これは新入生を歓迎するお祭り、それは夏祭りの射的のような取れない景品を置いているのでは無い、取れる景品を置いている……が、簡単に取れるものでは無い。
景品の中に重りを仕込み、景品のウィークポイントを正確に狙わないと落ちないようしてある。
それは意地悪をしているのではなく、地上にいる化け物達を仕留めるのには、的確な射撃が求められるというのを模しているから。
赤髪の少年は、一発目を撃って景品にコルク弾を当てた時から、景品の重さに違和感を感じ、数発当てた後に、これらの景品が意図的に仕込まれているのを勘付いている。

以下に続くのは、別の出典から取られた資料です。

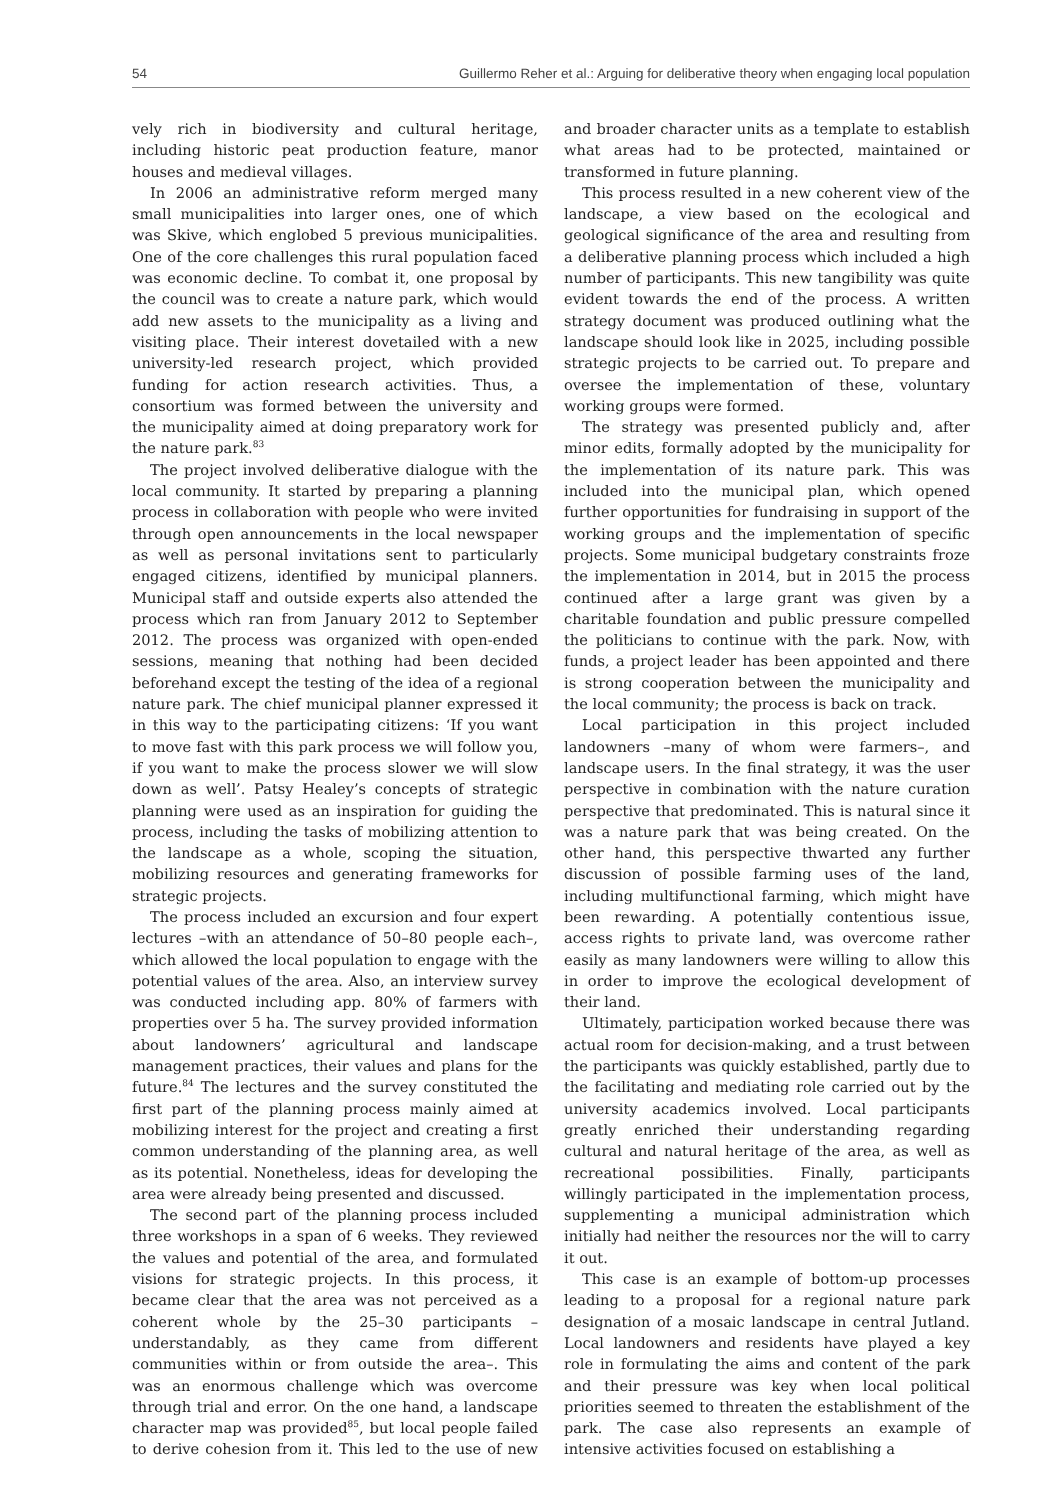54 Guillermo Reher et al.: Arguing for deliberative theory when engaging local population
vely rich in biodiversity and cultural heritage, including historic peat production feature, manor houses and medieval villages.
In 2006 an administrative reform merged many small municipalities into larger ones, one of which was Skive, which englobed 5 previous municipalities. One of the core challenges this rural population faced was economic decline. To combat it, one proposal by the council was to create a nature park, which would add new assets to the municipality as a living and visiting place. Their interest dovetailed with a new university-led research project, which provided funding for action research activities. Thus, a consortium was formed between the university and the municipality aimed at doing preparatory work for the nature park.<sup>83</sup>
The project involved deliberative dialogue with the local community. It started by preparing a planning process in collaboration with people who were invited through open announcements in the local newspaper as well as personal invitations sent to particularly engaged citizens, identified by municipal planners. Municipal staff and outside experts also attended the process which ran from January 2012 to September 2012. The process was organized with open-ended sessions, meaning that nothing had been decided beforehand except the testing of the idea of a regional nature park. The chief municipal planner expressed it in this way to the participating citizens: ‘If you want to move fast with this park process we will follow you, if you want to make the process slower we will slow down as well’. Patsy Healey’s concepts of strategic planning were used as an inspiration for guiding the process, including the tasks of mobilizing attention to the landscape as a whole, scoping the situation, mobilizing resources and generating frameworks for strategic projects.
The process included an excursion and four expert lectures –with an attendance of 50–80 people each–, which allowed the local population to engage with the potential values of the area. Also, an interview survey was conducted including app. 80% of farmers with properties over 5 ha. The survey provided information about landowners’ agricultural and landscape management practices, their values and plans for the future.<sup>84</sup> The lectures and the survey constituted the first part of the planning process mainly aimed at mobilizing interest for the project and creating a first common understanding of the planning area, as well as its potential. Nonetheless, ideas for developing the area were already being presented and discussed.
The second part of the planning process included three workshops in a span of 6 weeks. They reviewed the values and potential of the area, and formulated visions for strategic projects. In this process, it became clear that the area was not perceived as a coherent whole by the 25–30 participants –understandably, as they came from different communities within or from outside the area–. This was an enormous challenge which was overcome through trial and error. On the one hand, a landscape character map was provided<sup>85</sup>, but local people failed to derive cohesion from it. This led to the use of new and broader character units as a template to establish what areas had to be protected, maintained or transformed in future planning.
This process resulted in a new coherent view of the landscape, a view based on the ecological and geological significance of the area and resulting from a deliberative planning process which included a high number of participants. This new tangibility was quite evident towards the end of the process. A written strategy document was produced outlining what the landscape should look like in 2025, including possible strategic projects to be carried out. To prepare and oversee the implementation of these, voluntary working groups were formed.
The strategy was presented publicly and, after minor edits, formally adopted by the municipality for the implementation of its nature park. This was included into the municipal plan, which opened further opportunities for fundraising in support of the working groups and the implementation of specific projects. Some municipal budgetary constraints froze the implementation in 2014, but in 2015 the process continued after a large grant was given by a charitable foundation and public pressure compelled the politicians to continue with the park. Now, with funds, a project leader has been appointed and there is strong cooperation between the municipality and the local community; the process is back on track.
Local participation in this project included landowners –many of whom were farmers–, and landscape users. In the final strategy, it was the user perspective in combination with the nature curation perspective that predominated. This is natural since it was a nature park that was being created. On the other hand, this perspective thwarted any further discussion of possible farming uses of the land, including multifunctional farming, which might have been rewarding. A potentially contentious issue, access rights to private land, was overcome rather easily as many landowners were willing to allow this in order to improve the ecological development of their land.
Ultimately, participation worked because there was actual room for decision-making, and a trust between the participants was quickly established, partly due to the facilitating and mediating role carried out by the university academics involved. Local participants greatly enriched their understanding regarding cultural and natural heritage of the area, as well as recreational possibilities. Finally, participants willingly participated in the implementation process, supplementing a municipal administration which initially had neither the resources nor the will to carry it out.
This case is an example of bottom-up processes leading to a proposal for a regional nature park designation of a mosaic landscape in central Jutland. Local landowners and residents have played a key role in formulating the aims and content of the park and their pressure was key when local political priorities seemed to threaten the establishment of the park. The case also represents an example of intensive activities focused on establishing a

『パンッ……コンッ……パンッ……コンッ……パン……コトンッ……』
数発使わなければ落とせない景品を、数発使って落とすというのは正攻法なやり方なのだが、
「もぐ…もぐ……」
赤髪の少年の周りには、落とした景品であるお菓子が、これでもかと積まれている。
攻略法は想定内。
想定外なのは、同じ景品でも重りの付いている場所が違うので、何発か当てて景品のウィークポイントを
見付けて貰うはずが、赤髪の少年は一発当てただけで、景品の動きからウィークポイントを見抜いてしまう。
普通の新入生でも景品を取りはするものの、景品を積む程に取る新入生は滅多にいないから、上級生達は驚いている。
そうして、想定よりも多く景品を奪われた上級生の店主は、
「ふっふふふ……ちょっと待ってると良い……」
歯ぎしりをして悔しがるのではなく、何か不敵な笑みを浮かべて、ガランガランになった棚に景品を補充する事無く店の裏に回る。
「遂にあれが来るのか……」
「俺達の世代の時には、飾られただけだったからな……」
店主が、店の裏側に回ったの見た上級生達がザワザワとし始め、
「…………」
赤髪の少年は、周りの異様な雰囲気に、お菓子を食べるのを止めて、これから何が起きても良いようにコルク銃を手入れするように撫でると、
「………後輩にここまでされて後に引けるか……いや、引ける訳がない……今こそ御神体が唸りを上げる!!」
上級生が店の裏側から戻って来て、やけっぱちになりながら棚に何かを置き、仰々しく何かに祈りを捧げる。